In the past year, however, something strange happened. I started working in a real library, with real people. I had to interact with them every day. I had to pretend I wasn’t a self-hating emotionless robot. And they were nice. They barely even knew me! How could they be so nice? And I made friends on Twitter, more than I have in my physical life, and they were nice. They lived in different countries on different continents in different timezones, and when I was overwhelmed by my life and had to retreat and focus on staying alive, these stranger-friends said “hey, I don’t know you, but I hope you’re OK. I would love to help if I can.”

To them I say: thank you.

And somehow I managed to survive not just in the world, but as part of it. And what always seemed to buoy these connections was when I said these blunt, candid things. People called them inspirational and provocative and thoughtful, which was a bit bewildering, but always positive. So I think I should probably keep doing that.
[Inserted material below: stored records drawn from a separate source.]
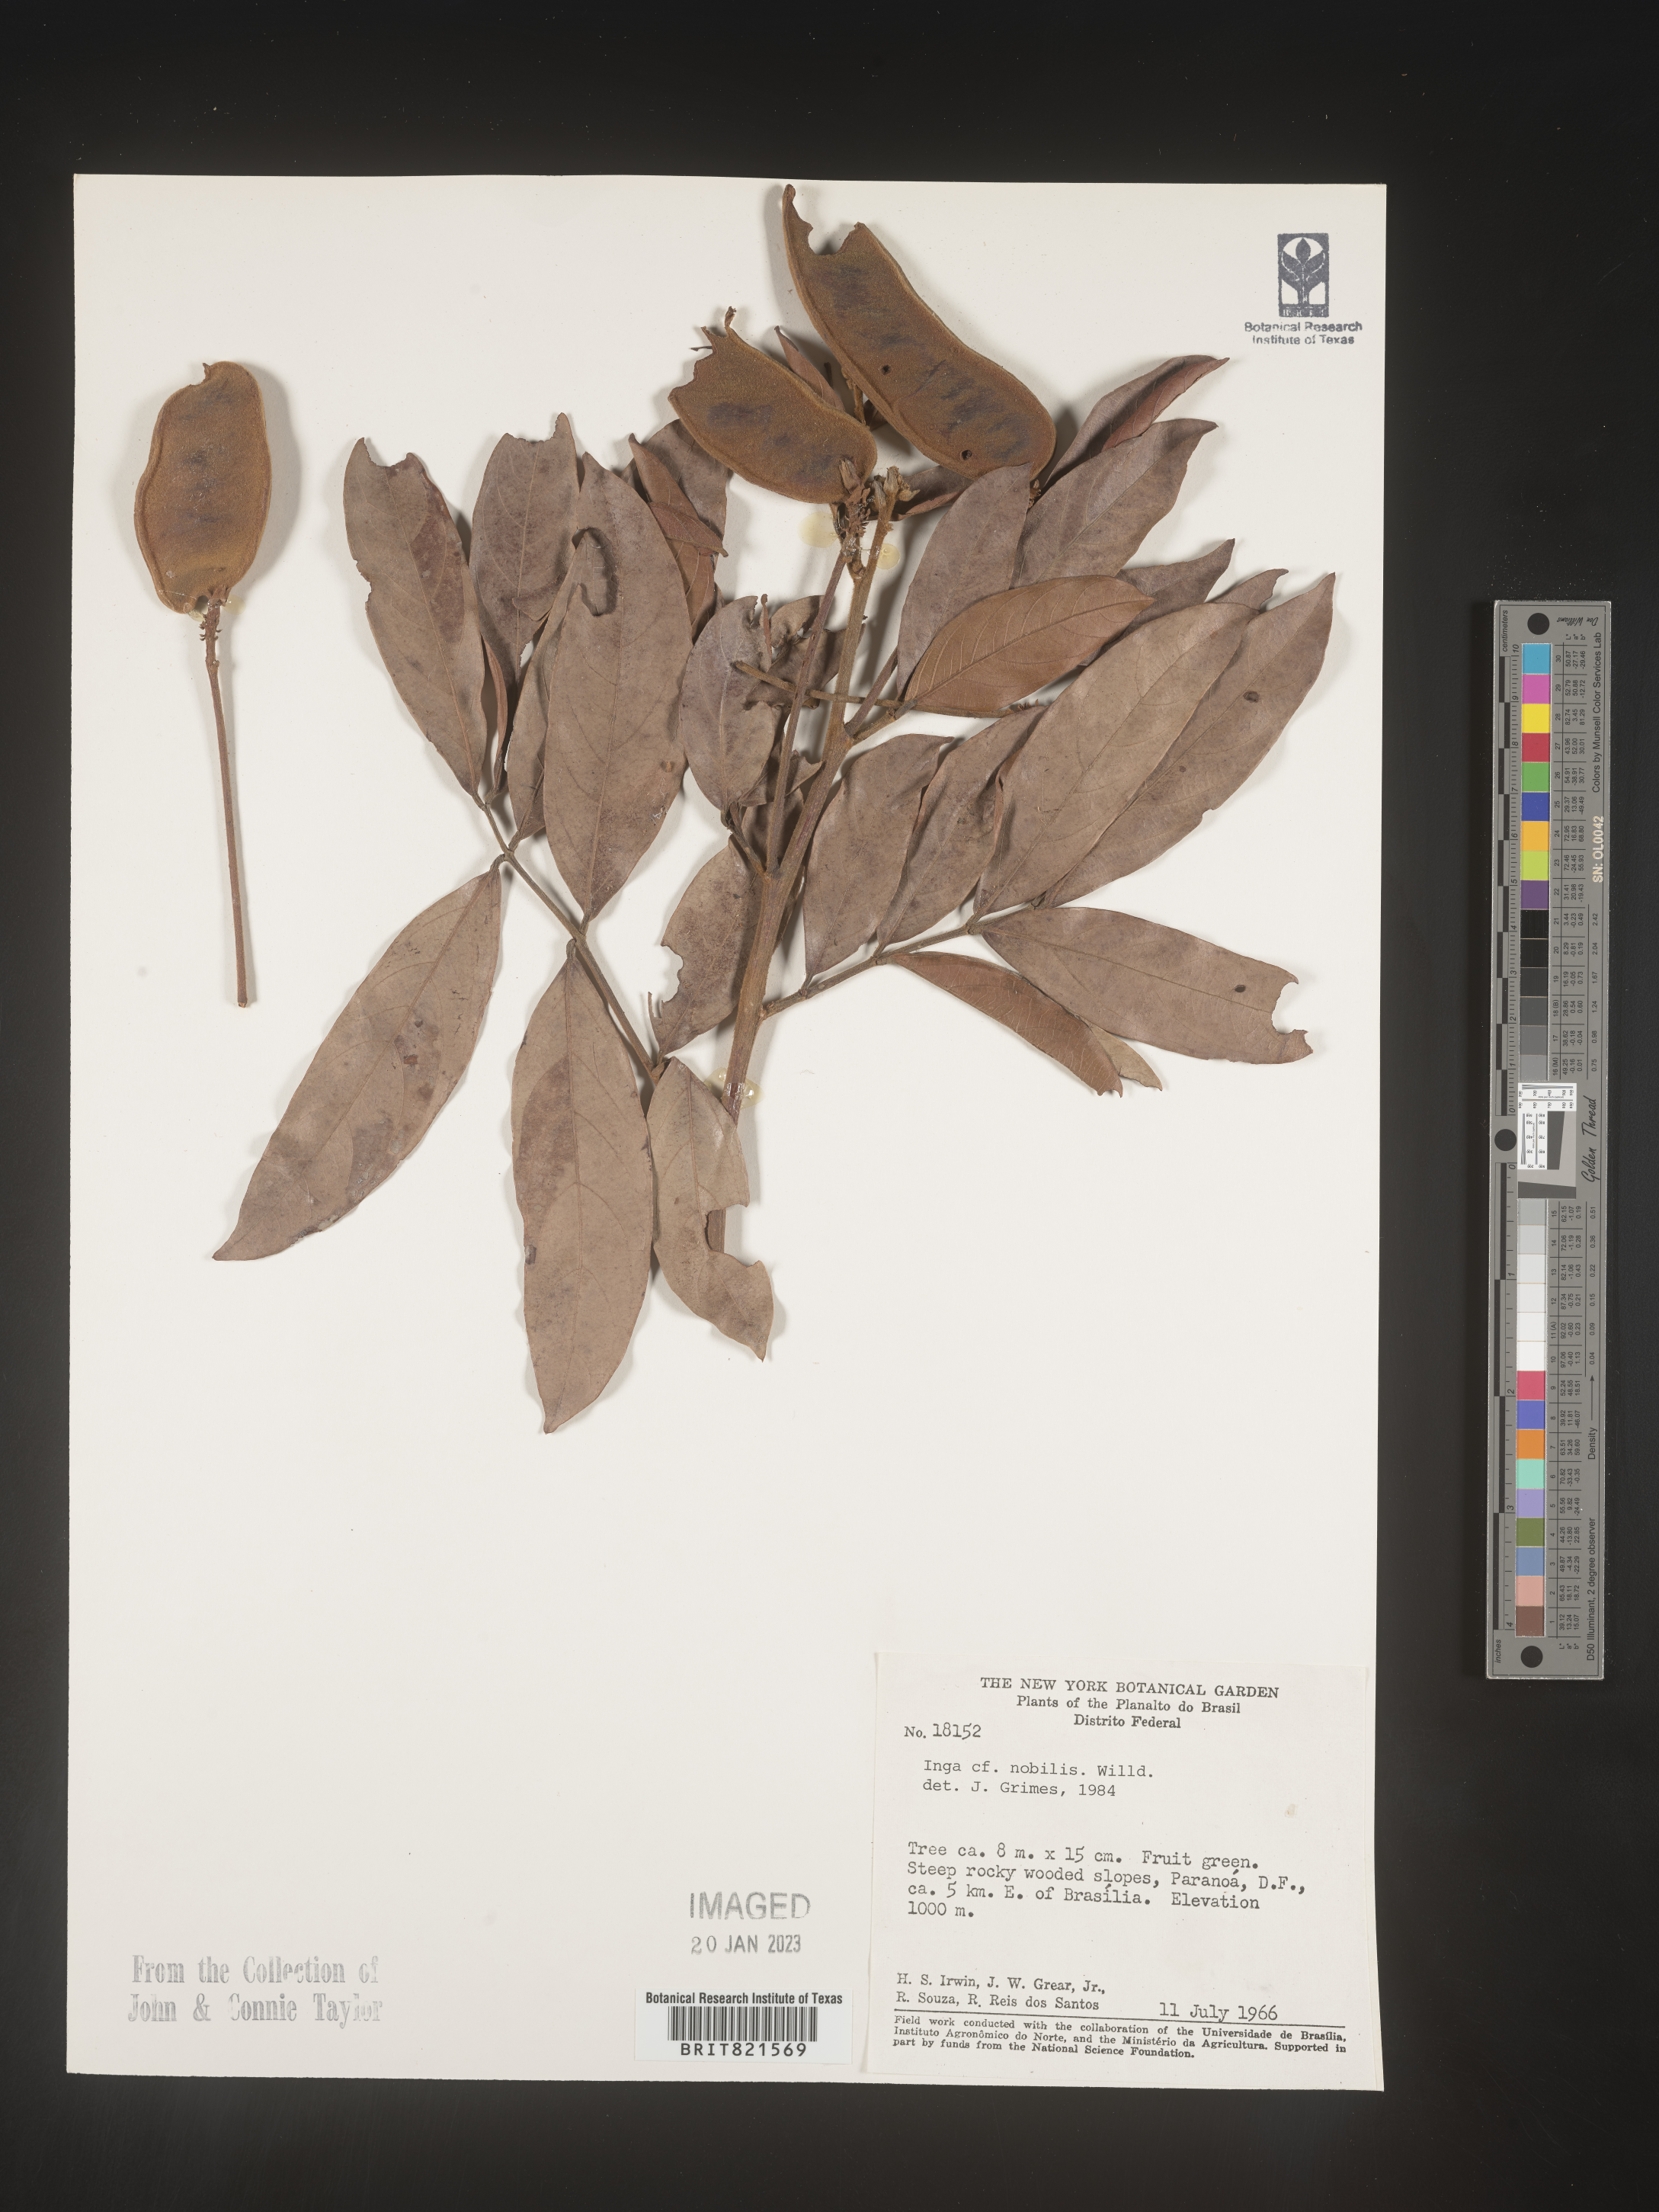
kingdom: Plantae
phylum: Tracheophyta
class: Magnoliopsida
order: Fabales
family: Fabaceae
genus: Inga
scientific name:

The library profession is broken, in a myriad of ways that any single librarian could recount. It is insular. It is conformist. It is conservative. My goal is to help facilitate and hasten the transition of this sick and dying patient into the afterlife, and I suspect once again there are others who feel the same way. As I’ve learned, there are wonderful and smart and brave and insecure and frightened people who are fighting through their own battles to make the world a better place in the small way that they can. They love the ethos of libraries as I do, if not the profession.

To them I say: be unafraid, you are going to die.

As Dorothea Salo said so beautifully: aim to misbehave, because believe me, sisters, brothers, I got your back for as long as I’m around.